Don’t Start Writing Before You’ve Done THIS
Based on Linking Your Thinking with Nick Milo's video on YouTube. If you like this content, support the original creators by watching, liking and subscribing to their content.
Freewriting means typing continuously for a set time without editing, stopping, or judging what you write.
Briefing
Writing gets stuck when an internal “error detector” and “judge” start monitoring every thought, turning the act of putting words down into a constant evaluation. The core fix offered here is freewriting: type continuously for a short, timed stretch without editing, stopping, or judging. The method is pitched as a way to outrun that inner sensor—especially on a keyboard, where typing speed can make the critical voice lag behind—so “happy accidents” emerge as unexpected phrasing, mini-truths, or emotional breakthroughs.
Freewriting is defined as writing without editing for a set period. The approach is framed as a stripped-down cousin of Julia Cameron’s morning pages: similar in spirit, but lighter on time, commitment, and materials. Instead of pen-and-paper, the technique can be done anywhere, anytime, and the recommended “sweet spot” is five minutes—long enough to move past surface-level thoughts, short enough to stay playful. The practical instruction is simple: open a blank document, start a timer, and type continuously. A prompt can help get the hands moving, such as “What am I feeling?”, “What do I want to do today?”, or “What am I really avoiding?”
A live demonstration follows the setup: a blank text document on a Mac (Text Edit) paired with a timer app (Clock) set to five minutes. Once the timer starts, the writer types without stopping or correcting. After the session, the takeaway is that relief and momentum arrive quickly—and that the “magic” often appears only after words hit the page. One specific insight shared during the demo is the reversal of a fear: thoughts feel more magical in the mind, but the act of writing makes them real, better, and more usable than silent rumination.
Beyond the basic steps, the technique is sold as having four benefits. It’s fast, it exhausts the inner sensor so the critical voice loses control, it removes commitment anxiety because the writer can stop at any time, and it often leads to a breakthrough—sometimes intellectual, often emotional. The process ends by stopping exactly at the timer’s mark and scanning what was written to find what “resonates,” such as a phrase that feels different or an insight that wasn’t expected.
To keep freewriting truly “free,” the guidance is blunt about pitfalls. Editing while writing brings the inner sensor back; stopping when discomfort hits is when the most honest material starts to surface; and judging shuts down expression. The rule of thumb is to leave the mess for later—“you can always edit your writing later, but you can’t edit a blank page.” Finally, the method can be extended by linking the freewriting to other notes, turning one session into a network of connected ideas. The closing message ties everything to silencing the inner critic: writing better sometimes requires writing worse first—because the first draft is where the voice gets unlocked.
Cornell Notes
Freewriting is a timed writing practice designed to break writer’s block by bypassing the inner critic. The method requires typing continuously for a set period (often “freewrite for five”) without editing, stopping, or judging. Fast typing helps “outrun” the brain’s error-detection and self-evaluation systems, which can otherwise prevent honest expression. After the timer ends, the writer reviews what resonated—phrases, insights, or emotional truths—and can optionally connect the output to other notes to build a larger idea network.
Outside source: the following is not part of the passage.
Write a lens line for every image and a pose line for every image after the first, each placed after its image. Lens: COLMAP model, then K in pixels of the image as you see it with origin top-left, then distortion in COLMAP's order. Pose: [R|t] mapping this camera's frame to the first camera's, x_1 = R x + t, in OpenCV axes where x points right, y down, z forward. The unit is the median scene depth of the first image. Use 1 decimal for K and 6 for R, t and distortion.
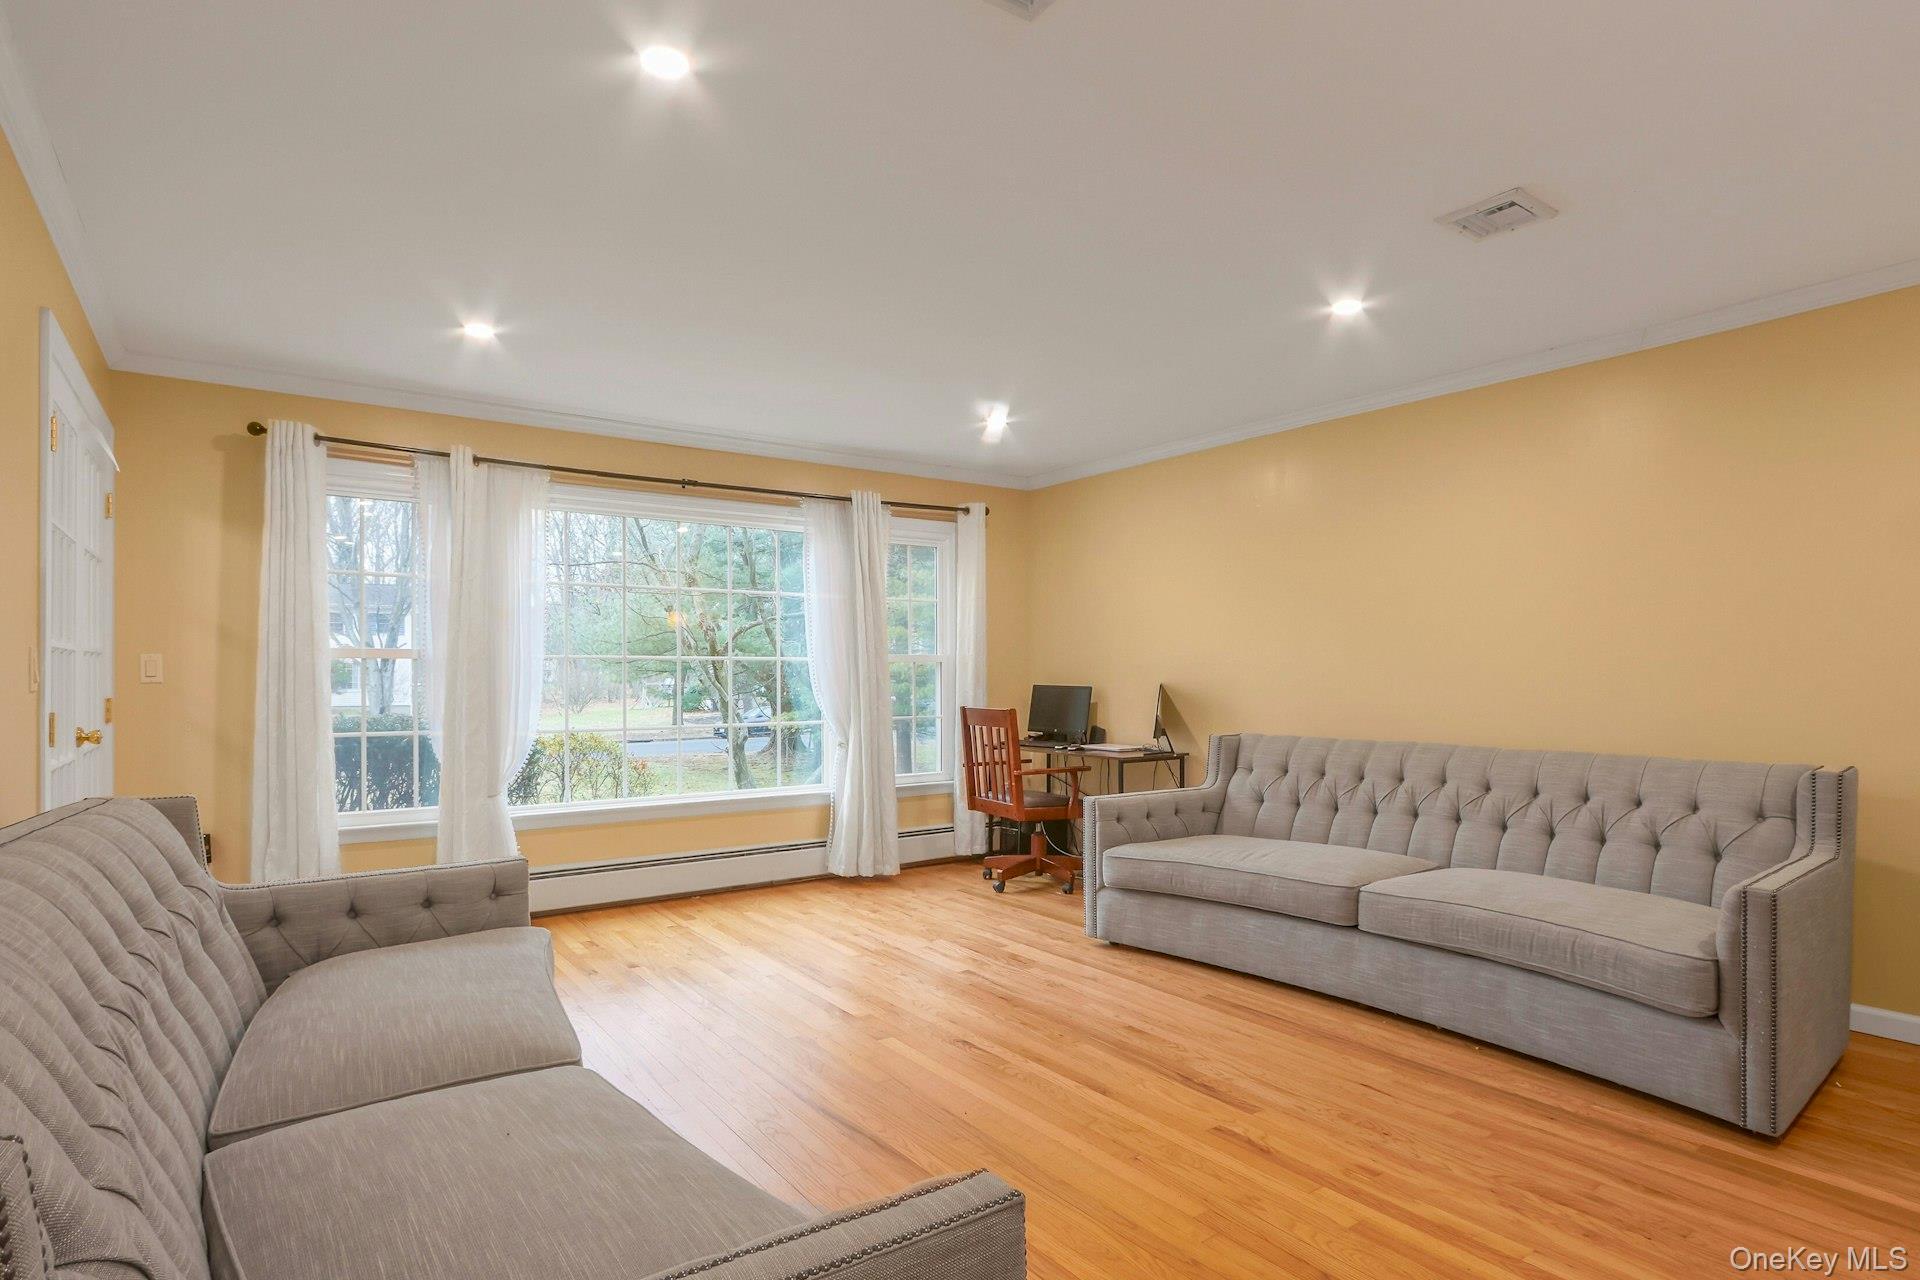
lens RADIAL K [[1003.4, 0, 960.0], [0, 1003.4, 640.0], [0, 0, 1]] dist [-0.023778, -0.000055]
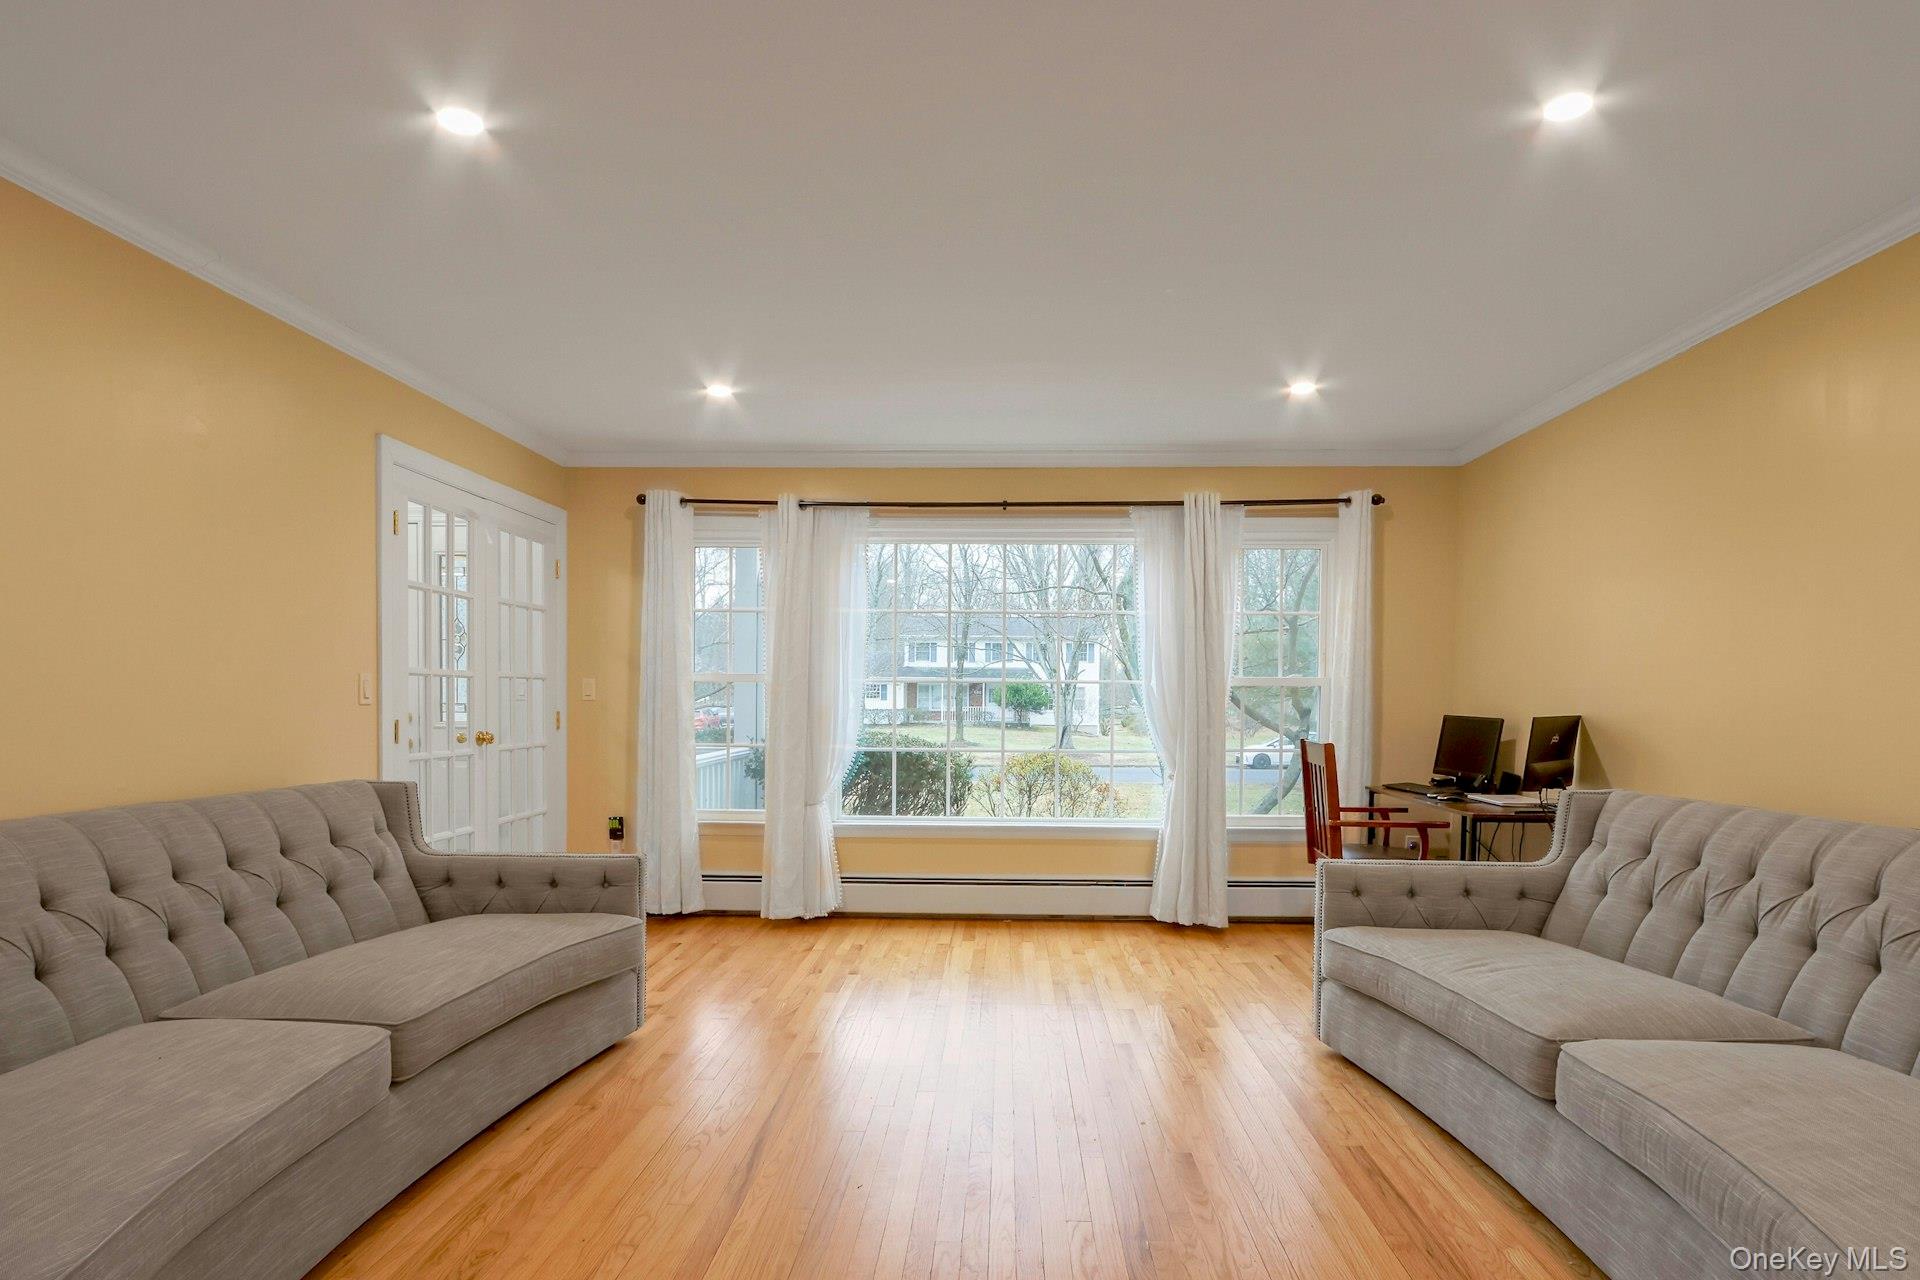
lens RADIAL K [[1012.0, 0, 963.9], [0, 1012.0, 705.2], [0, 0, 1]] dist [-0.021856, 0.000894]
pose [[0.792287, 0.012662, -0.610018, 0.349457], [0.011421, 0.999302, 0.035575, 0.006189], [0.610042, -0.035153, 0.791589, 0.200307]]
The technique works best when the writer avoids three traps: editing as you go, quitting when it gets uncomfortable, and evaluating while writing.
What exactly counts as freewriting, and what makes it different from normal drafting?
Why does typing fast help with writer’s block?
Why is five minutes recommended as the “sweet spot”?
What should someone do after the timer ends?
What are the three pitfalls that ruin freewriting?
Review Questions
- When does the inner critic regain control during writing, and how does freewriting prevent that?
- What are the four claimed benefits of freewriting for five, and which one matters most for your typical writer’s block?
- How would you respond if you hit discomfort at minute three—what rule from the method should you follow?
Key Points
- 1
Freewriting means typing continuously for a set time without editing, stopping, or judging what you write.
- 2
Typing quickly can help outrun the inner critic by overwhelming the brain’s error-detection and self-evaluation systems.
- 3
A five-minute session is recommended because it’s long enough to reach deeper thoughts but short enough to stay low-pressure.
- 4
After the timer ends, scan what you wrote for what resonates—phrases, insights, or emotional truths worth keeping.
- 5
Keep freewriting “free” by avoiding three traps: editing as you go, quitting when it gets uncomfortable, and judging while writing.
- 6
Freewriting can be extended by linking the session’s output to other notes, turning one burst of ideas into a connected set of thoughts.